The Key of the Instrument 

All instruments are in a "key". All instruments in the same key can all play the same note (eg A) and it will sound the same. 

If two instruments in different keys both play an A, they will sound as different notes. Crazy I know! If you've never encountered this concept, it's super weird at first to wrap your head around. (There is a reason behind this craziness. Basically it keeps fingerings similar across instruments.) 

Now, if you are playing the flute alone, it doesn't matter what key the instrument (eg trumpet music) is in.

But! And it's a BIG BUT...

If you intend on playing the music with others on different instruments (eg flute with piano), it's not going to work AT ALL if the instrument is in a different key to the flute.

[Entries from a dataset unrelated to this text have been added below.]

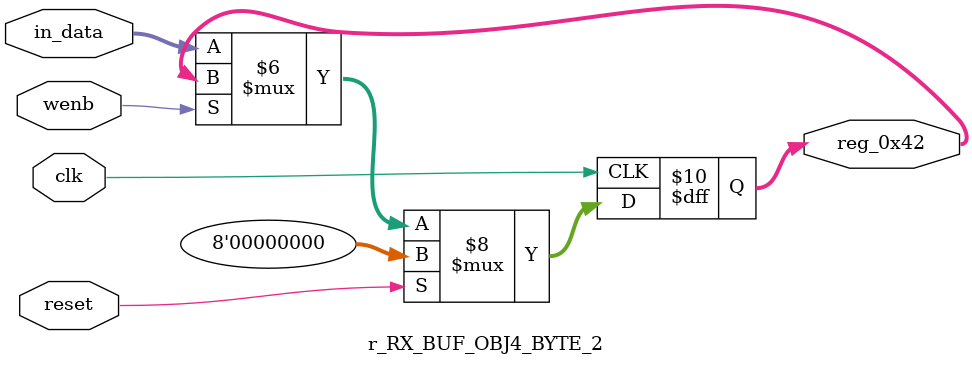
<source format=v>
module r_RX_BUF_OBJ4_BYTE_2(output reg [7:0] reg_0x42, input wire reset, input wire wenb, input wire [7:0] in_data, input wire clk);
	always@(posedge clk)
	begin
		if(reset==0) begin
			if(wenb==0)
				reg_0x42<=in_data;
			else
				reg_0x42<=reg_0x42;
		end
		else
			reg_0x42<=8'h00;
	end
endmodule
</source>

So what "key" is the flute in? 

It's in the "key of C". Or also called "concert pitch". (By the way, the concept of the key of an instrument is different to the "key signature" of a piece.)

Examples - mostly good to play on the flute (if you can pick out a suitable melody line)

These instruments are also in the key of C: Recorder, Piano, Violin. (And as a bonus, they're also in treble clef).

Examples - that don't work for the flute (unless you're just playing alone)

These instruments are in a key that is different to the flute: French Horn, Clarinet, all the Saxophones, Trumpet. 

Examples - that don't really work for the flute (for various reasons)

These instruments are in the key of C, but aren't great to play because of the clef, the range, or the fact that it plays chords (more on that below!): Guitar, Piano (left hand), Trombone, Harp.

Articulation 

Ok, now we're getting into some (good) details! Articulation is basically the TONGUING and SLURRING in the piece. There are finer details too, like how delicate or smooth or robust the style of playing should be...

Examples

If the instrument is a wind instrument (like the flute is), the articulation that is written on the page will be similar to what is possible on the flute. Like Recorder, Clarinet, Trumpet, Saxophone.

If the instrument is a stringed instrument, there is often bowing marks written on the page, which a flute will just ignore, since we don't use a bow!

Also, the "articulation" that a stringed instrument will play will feel a bit weird on the flute. Eg a slur that goes for several bars. (Violins don't need to breath remember!)

More Than One Note at Once 

The flute can only play one note at a time. It's not considered a limitation. It's just like we can only sing one note at a time.

So if the instrument can play more than one note at a time, you're just going to need to think fast, choose one of the notes to play on their music, and move on.

Examples 

Guitar, Piano, Harp, sometimes Violin - they can all play chords, and a flute can't...


The WINNERS

So you want to know the best instrument's music to play?

There are 2 instruments whose music is PERFECT to play. (Apart from music written for the flute of course!) 

Piccolo music

Because it's basically flute music. It has almost the same range as the flute. It's in the same key. The articulation is identical in style. The downside is that you won't really find much piccolo music out there!

So the real winner is... 

Recorder music!

Yes, there is lots of it around. And it totally fits the bill in all the categories I talked about above. Recorder music won't have a great range of dynamics (because the recorder can't vary its volume very much), but I think most flute players can live with that! 

Mind you, flute music is more common than recorder music, so you don't need to go searching for recorder music - just use free online flute music that you find!

The RUNNERS-UP

If you have Piano music lying around, you can play the top line (the right hand) on the flute. Just take into account what I said about piano above. You can even play it with someone playing the bottom line (the left hand) on the piano at the same time. So an easy-made duet. 

If you happen to have some Clarinet, Trumpet, Saxophone music around, this will mostly work fine on the flute. Just don't try playing it with anyone else on a different instrument because it will sound very strange indeed, since those instruments are in a different key to the flute.

And Violin music will mostly work on the flute - it just looks and feels a bit awkward to play in most of the categories above.